Immigration at the time of the National Origins Act was roughly 550,000 legal immigrants per year. Five years after the law was put into place, total legal immigrants reduced to roughly 300,000 per year.

Those laws stayed in place even as immigrants dropped to around 250,000 per year in post-World War II America until the 1965 Immigration and Nationality Act that removed the quota system. This led to roughly 400,000 new immigrants per year until the late 1980s, when nearly 1 million legal immigrants were entering the country on an annual basis.

Laws put in place during the early 1990s under the George H.W. Bush administration focused for the first time on changing laws specifically for illegal immigrants, who now made up roughly 3.5 million people in 1990.

George W. Bush ran in 2000 on a platform that sought to expand legal immigration, especially with those in the Western Hemisphere, but 9/11 changed much of the focus of immigration policy, as the Patriot Act and multiple other acts put significant restrictions on migrant workers and other previously legal ways to enter the country without intention to immigrate. The Patriot Act included provisions which, for the first time, allowed government agents at the border to detain immigrants without a trial.

Obama continued the focus on illegal immigrants with only the first waves of Bush’s policies deporting more illegal immigrants on an annual basis during Obama’s administration, which averaged 155,000-plus deportations per year.

Campaigning on strict border policies, President Trump added in multiple new laws set at detaining and targeting illegal immigrants at the border, though his administration only removed roughly 60% of the total that Obama was deporting during his administration, with Trump averaging 81,000-plus deportations during his administration.

Trump also significantly decreased legal immigration in his final year in office, utilizing the COVID-19 pandemic to issue executive orders to reduce green cards to fewer than 10% of the amount that had been issued when he took office in 2016.
Biden, during his time in office, has rolled back some restrictions on green cards and refugees allowed into the country, but in large part has left other Trump-era orders in place.
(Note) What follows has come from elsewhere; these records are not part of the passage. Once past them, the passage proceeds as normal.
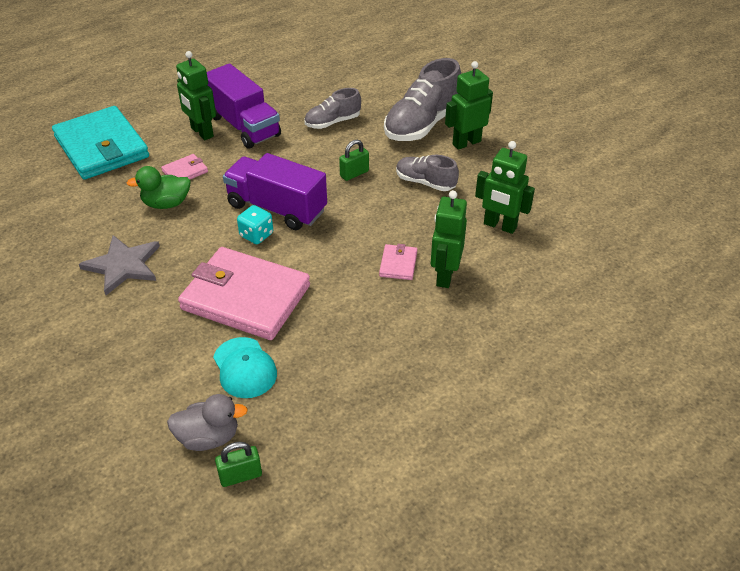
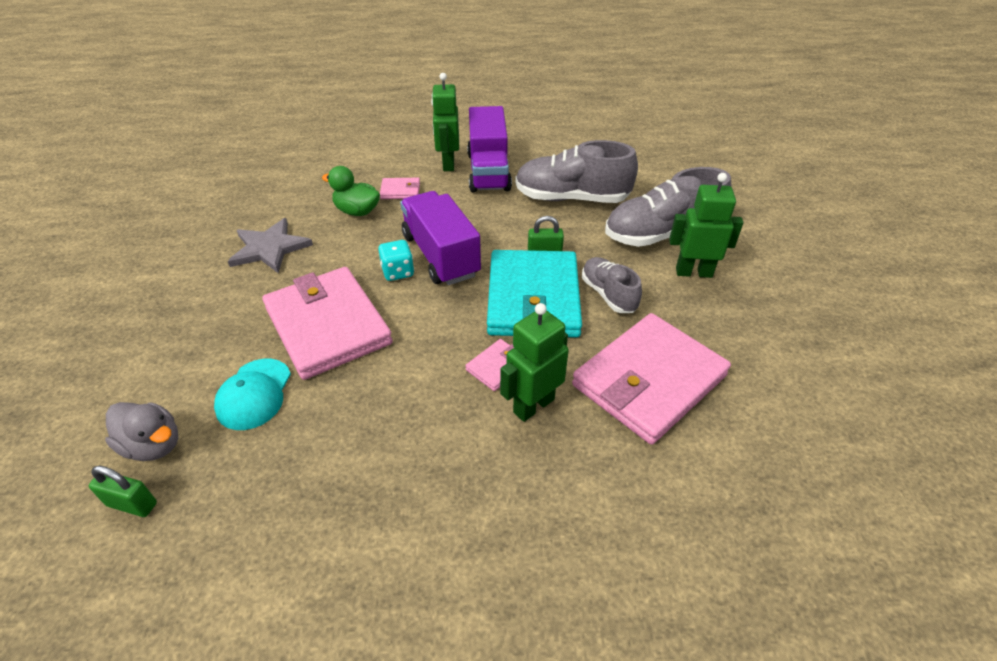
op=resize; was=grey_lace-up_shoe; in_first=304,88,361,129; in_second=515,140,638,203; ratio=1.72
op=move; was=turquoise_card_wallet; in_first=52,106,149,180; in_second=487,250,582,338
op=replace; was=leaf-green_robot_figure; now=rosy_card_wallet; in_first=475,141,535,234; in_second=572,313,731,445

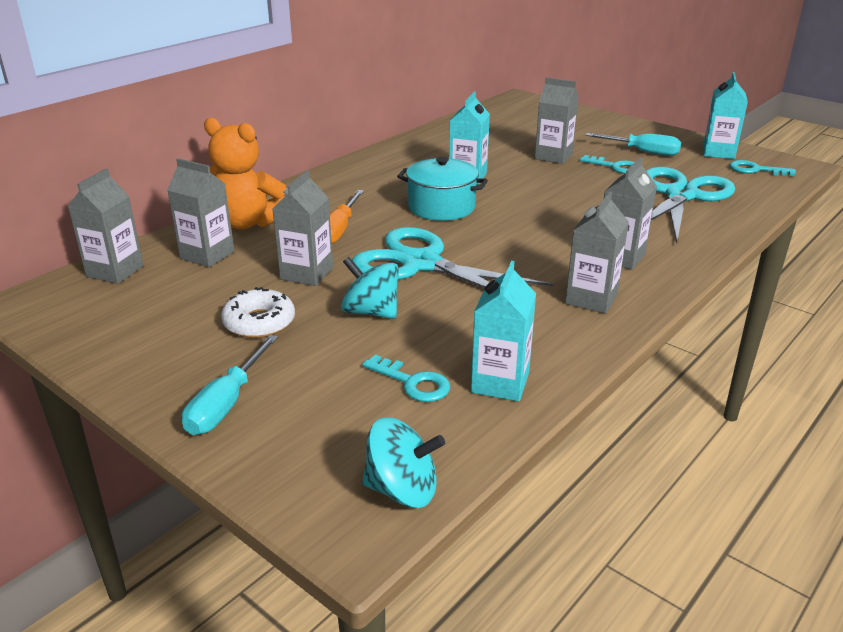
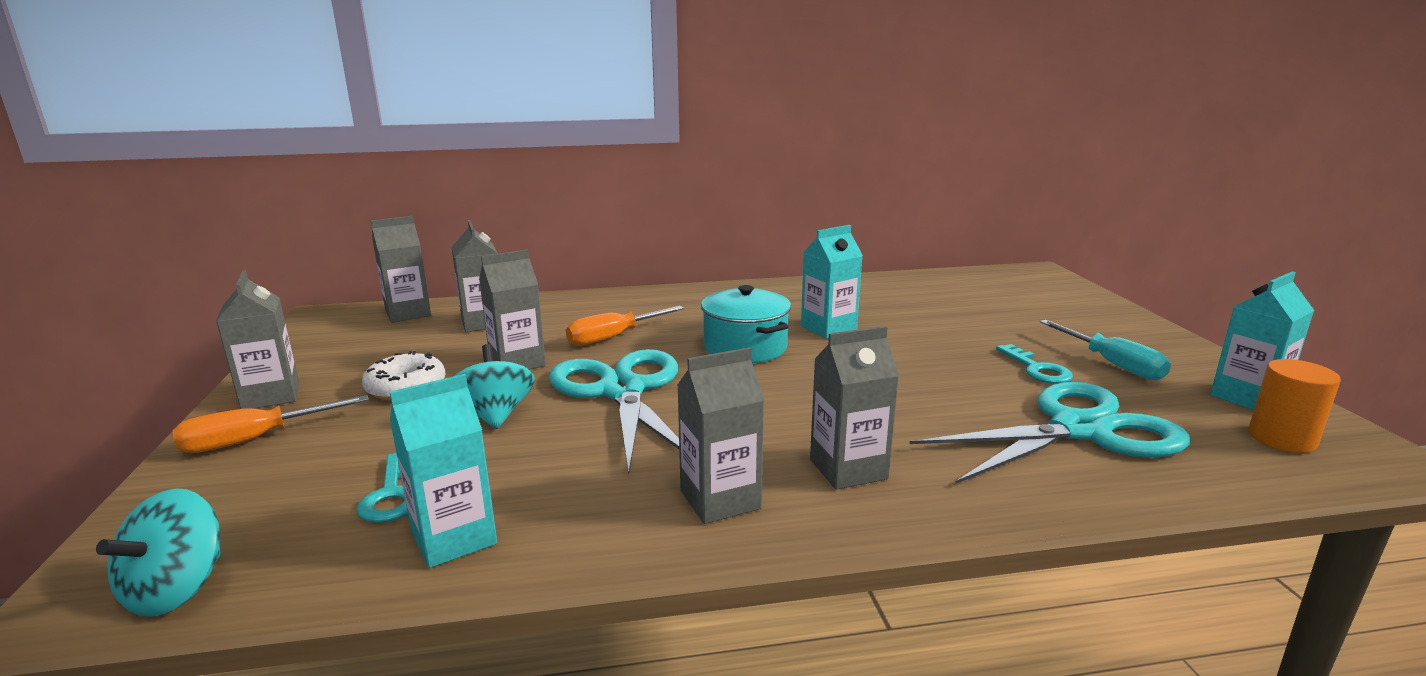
op=move; was=grey_carton; in_first=535,78,579,164; in_second=216,270,299,409
op=delete; was=bright_orange_teddy_bear; in_first=204,118,286,230
op=replace; was=turquoise_latchkey; now=bright_orange_cylinder_shape; in_first=729,160,796,176; in_second=1248,359,1341,453
op=recolor; was=turquoise_hand_screwdriver; now=bright_orange_hand_screwdriver; in_first=182,335,278,435; in_second=173,395,369,453
op=rotate; was=turquoise_toy_top; in_first=362,418,445,508; in_second=96,488,221,617; clockwise=60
The major issue in current immigration policy is the fragmentation of the policy, with executive orders from Trump, laws still in place from the 1960s and 1980s, and post-9/11 laws often presenting conflicting opportunities for legal immigration into the country.
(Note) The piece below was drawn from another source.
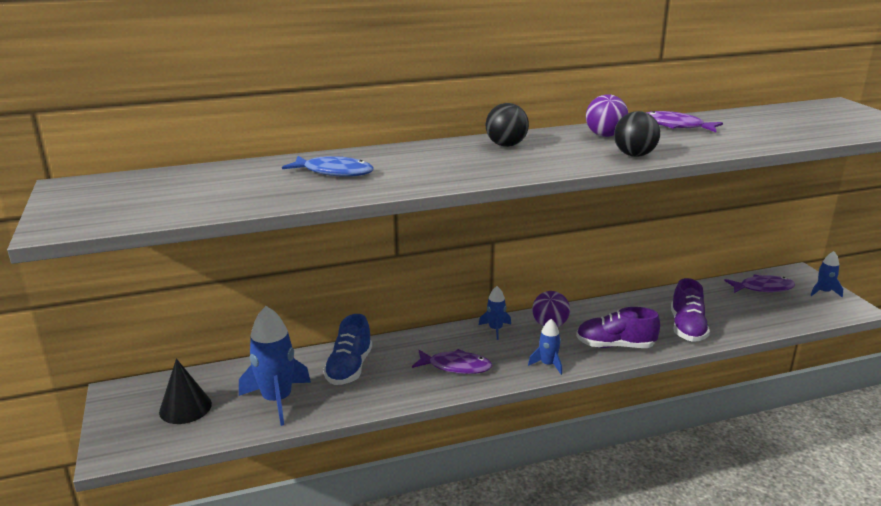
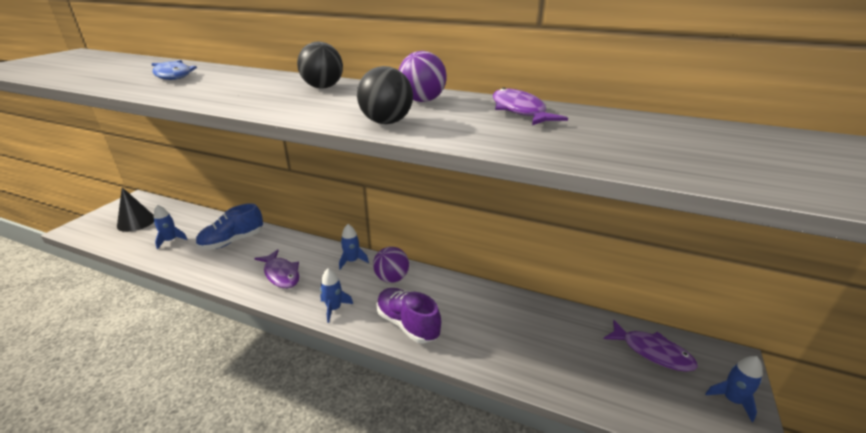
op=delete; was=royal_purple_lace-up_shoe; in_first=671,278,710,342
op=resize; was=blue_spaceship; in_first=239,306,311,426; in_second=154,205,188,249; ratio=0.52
That confusion, more than any one policy put in place by any particular president has led to the issues at the southern border today. The culmination of various small changes, which did not focus on encouraging a coherent system that serves all potential immigrants, has led to a system that encourages refugees and potential legal immigrants, but also prevents them attaining legal status.

A truly all-encompassing system would likely require an act of Congress, but attempting to get the fragmented parties in D.C. to agree on anything is a challenge, let alone something that can score potential political points in an election year.
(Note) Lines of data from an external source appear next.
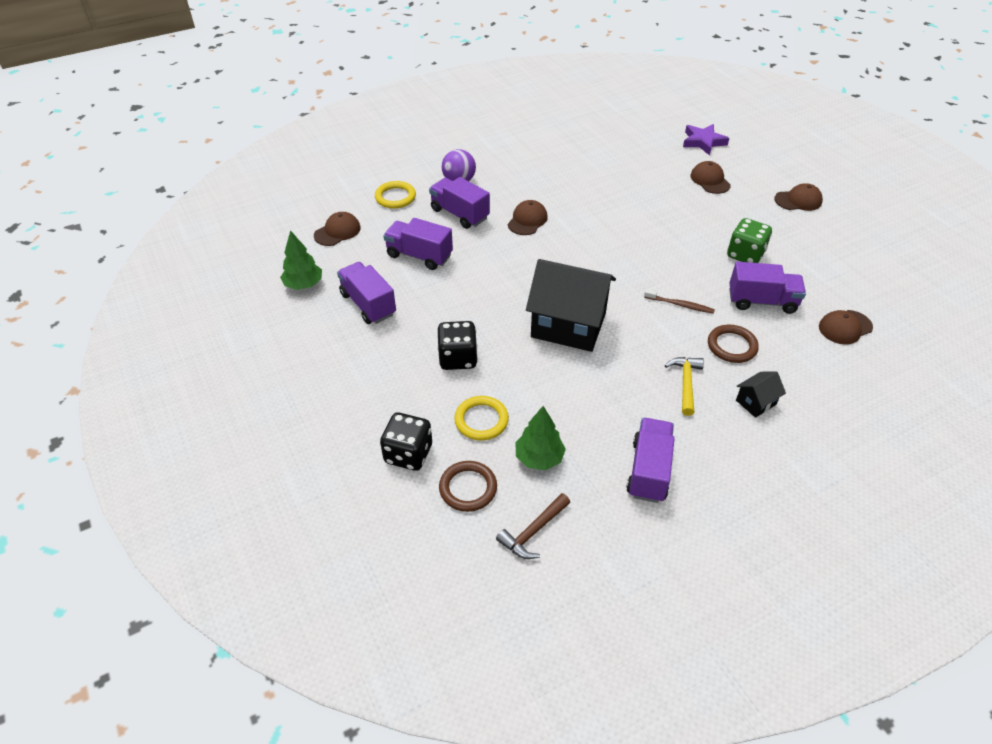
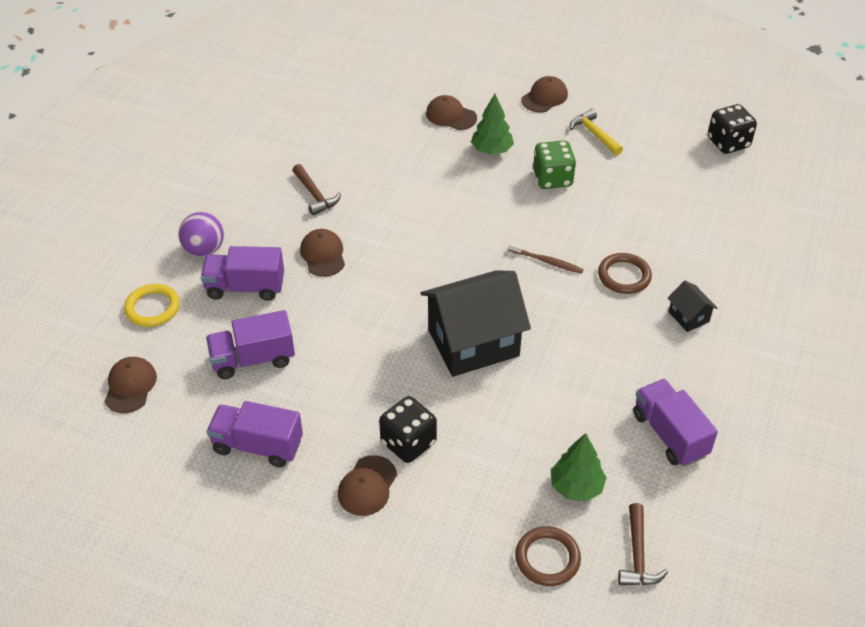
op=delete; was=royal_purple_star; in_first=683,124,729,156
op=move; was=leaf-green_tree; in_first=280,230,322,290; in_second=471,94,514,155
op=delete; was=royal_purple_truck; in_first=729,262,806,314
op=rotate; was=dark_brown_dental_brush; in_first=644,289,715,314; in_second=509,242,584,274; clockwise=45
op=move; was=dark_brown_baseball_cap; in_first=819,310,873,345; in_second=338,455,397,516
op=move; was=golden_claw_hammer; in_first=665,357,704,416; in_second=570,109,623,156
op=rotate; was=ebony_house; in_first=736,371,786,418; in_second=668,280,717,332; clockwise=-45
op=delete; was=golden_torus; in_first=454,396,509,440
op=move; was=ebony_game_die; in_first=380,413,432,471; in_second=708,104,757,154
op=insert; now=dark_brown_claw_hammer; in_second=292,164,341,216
Each acting President needs to stand on the work done by the previous administrations, and blaming the one in office for current issues — regardless of which party is in office — simply misses the mark.

As a sidebar, I’ve heard many this year complaining about a significant reduction in their tax return or a notable rise in the amount of income tax that they need to pay in and wanting to blame the current president for that. However, it’s only going to get worse under the provisions of the 2017 “tax break” law that was passed and widely supported at the time.

Working together like Bush did with Obama and McCain to help in continuity in government is vital, just as it is in everyday life. Otherwise, the fractures become obvious in our state, our community, and even in our families.

“Love will hold us together” the Maher song declares. Loving one another in a way to hold together may be the one thing we can do to combat division.